Dlatego War Thunder bije pod tym względem WoT i WoWS na głowę - przynajmniej ma tryb, w którym drużyny są jednolite jeśli nie narodowo, to politycznie. Choć zdarzają się misje typu historia alternatywna UK i USA vs ZSRRR albo "ćwiczenia" przed lądowaniem gdzieś tam UK vs USA, ale to można zrozumieć.Doskonale, tym niemniej zupełnie niesymulacyjne chronienie się za przeszkodami naturalnymi przez czołgi w WoT (zabawnie uzbrojone, przeniesione z desek kreślarskich do realu, w składach drużynowych takich jakie spotkać by było można w armii bardzo bogatego, mającego gdzieś standaryzację, dyktatora itd.itp.) wygląda znacznie... naturalniej
W okrętach problemy o których mowa nie są chyba tak dojmujące jak w czołgach. W drzewku USN kręty istniejące tylko na papierze lub, takie które do służby nie weszły lub weszły po wojnie (Des Moines, Montana, Midway, w zasadzie Gearing) zajmują tier X, co poniekąd trochę je tłumaczy. W drzewku japońskim zdaję się, że "wykonceptowane" są pancerniki Amagi (VIII) i Izumo (IX), krążownik Zao (X) i lotniskowiec z X tieru ("Hakuryu"?)). Też dramatu nie ma. W zasadzie najdalej na III poziomie największe ciamajdy orientują się, że to nie WoT i campowanie za wyspami to recepta na samobójstwo. Oczywiście zgadzam się, że na mapach jest za dużo terenu na ogół (choć jest jedna czysto morska). Wyspy służą ewentualnie do tego, żeby na moment zniknąć przeciwnikowi i pokazać mu rufę, gdy nie może do Ciebie strzelać. Pancerniki na ogół starają się trzymać z dala od wysp, niszczyciele wręcz przeciwnie.

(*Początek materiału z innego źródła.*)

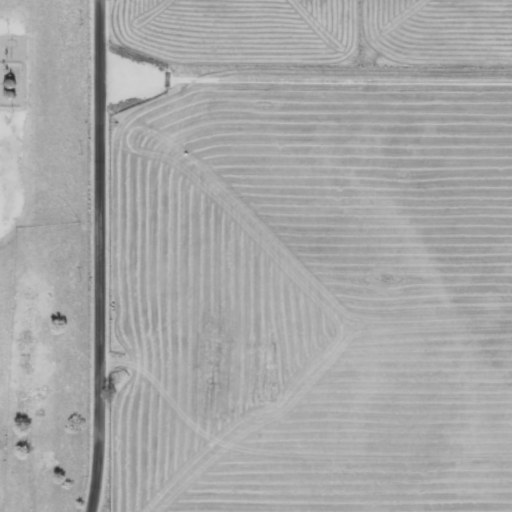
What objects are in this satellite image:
road: (305, 80)
road: (8, 201)
road: (101, 256)
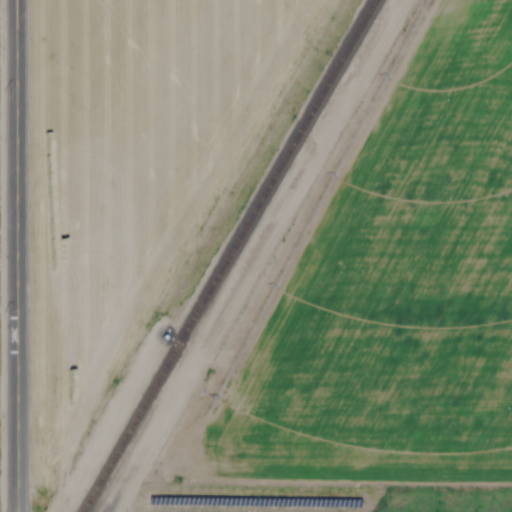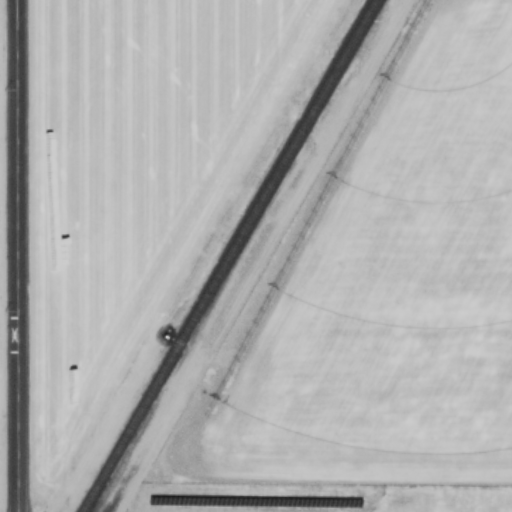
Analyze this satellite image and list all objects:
road: (18, 256)
railway: (228, 256)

Nie przeszkadza mi nawet, że japońskie torpedy nie osiągają wcale 85 bodaj węzłów, co ponoć potrafiły.
To co mnie irytuje, to zupełnie ahistoryczna sekwencja okrętów, zwłaszcza krążowników. Obecnie jest tak, że japońskie pierwsze ciężkie krążowniki (Furutaka (V) i Aoba (VI), w rzeczywistości były bliźniaczo podobne po modyfikacjach) z lat dwudziestych trafiają dość często na szalenie popularnego (ciekawe czemu ) Clevelanda, który wszedł do służby w 1942 r. To nie jest równa walka. Kiedy okazało się, że starszy Mogami jest uważany przez graczy za lepszy od nowego Myoko, zamieniono je miejscami, lekce sobie ważąc chronologię.